Put quite simply, Ahhnold made his argument too late in the game about whether the ARNP who gave the “less likely as not” nexus was qualified. For years I have stressed the need to query the VA when they trot out the proctologist to discuss hepatitis risks. Specifically, regardless of rank (MD, ARNP, janitor), you the Vet must ask for the bona fides of the one opining. This assures all, including future judges, that they have the requisite knowledge to opine and are not gomers. VA has a very, very bad habit of trotting out any old yayhoo and dressing him/her up like Doogie Howser. Once attired, they can go on and on like our friend over at another Vet’s website who professes a background in gastroenterology. The danger to you, the Vet, is the presumption of regularity. If you do not complain and ask to see their degree, it is assumed he/she is competent to discourse on anything under the sun medically.

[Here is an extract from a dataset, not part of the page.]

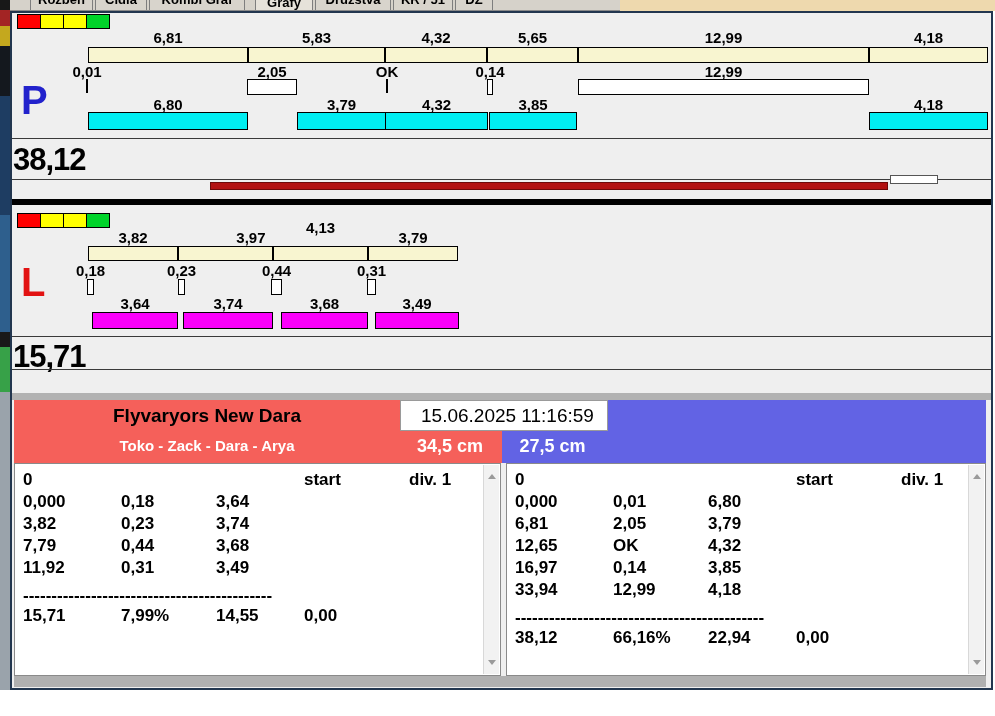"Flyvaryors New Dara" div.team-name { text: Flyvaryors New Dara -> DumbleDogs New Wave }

This is what happened to Mr. Parks. The problem develops afterwards at the Court. Once you leave the BVA, there is no more introduction of evidence. Occasionally, a pro se Vet like the Arnoldmeister here, gets a bye on this as all pro se Vets are given special dispensations. Most all, but not here. Arnie got the shaft because Mr. DAV failed to raise an objection about Ms. Larson, ARNP. Specifically, the DAV failed to ask how Ms. Larson’s qualifications as a family practitioner qualified her to make decisions on Diabetes and the other enumerated disease Mr. Parks filed for.
In this business, if you hire subpar help, you get subpar results. Arnold could have been sipping Mai Tais on the beach and cruising on Dollar Drive if he’d had competent legal help. When you swim with the sharks at the BVA, you need a stainless steel bathing suit and a qualified rainmaker. Arnold lacked both. Now he’s wishing he’d been a little wiser. DAV is a wonderful outfit with highly paid CEOs who care about Vets from what I’m told. What they aren’t is legally savvy. Asking for the medical qualifications of the VA’s self-chosen “expert” is Perry Mason 101. This is even more true if you do not bring your own doctors. What part of “nonadversarial” don’t you understand? They have 1200 law dogs to your whizbang DAV guy.
Further, the Veterans Court refused to consider information Mr. Parks’ lawyers had found on the Internet after the Board’s decision, which ostensibly showed Ms. Larson had specialized only in family medicine.
Arriving at the CAVC and suddenly bringing up this new, legal epiphany is usually greeted with derision. As in, “Gee, Mr. Parks. Why didn’t you (or you non-lawyer representative) bring this up down at Vermont Ave. when you had the opportunity?”
Mr. Parks is going to have a hard time starting over on this one. He’s pretty much hit the wall legally and any new reopening is going to require some tall evidence including a doctor willing to go to the mat for him verbally. In all likelihood, the chemicals he ingested during Project 112 were nasty buggers. That’s why they were called chemical “warfare” agents. With his service in Vietnam, I would think he’d get the AO presumption on the DM2. There’s more to this story but we’ll never get to hear about it. Mighty Arnold has struck out. Let’s hear it for VSO Justice.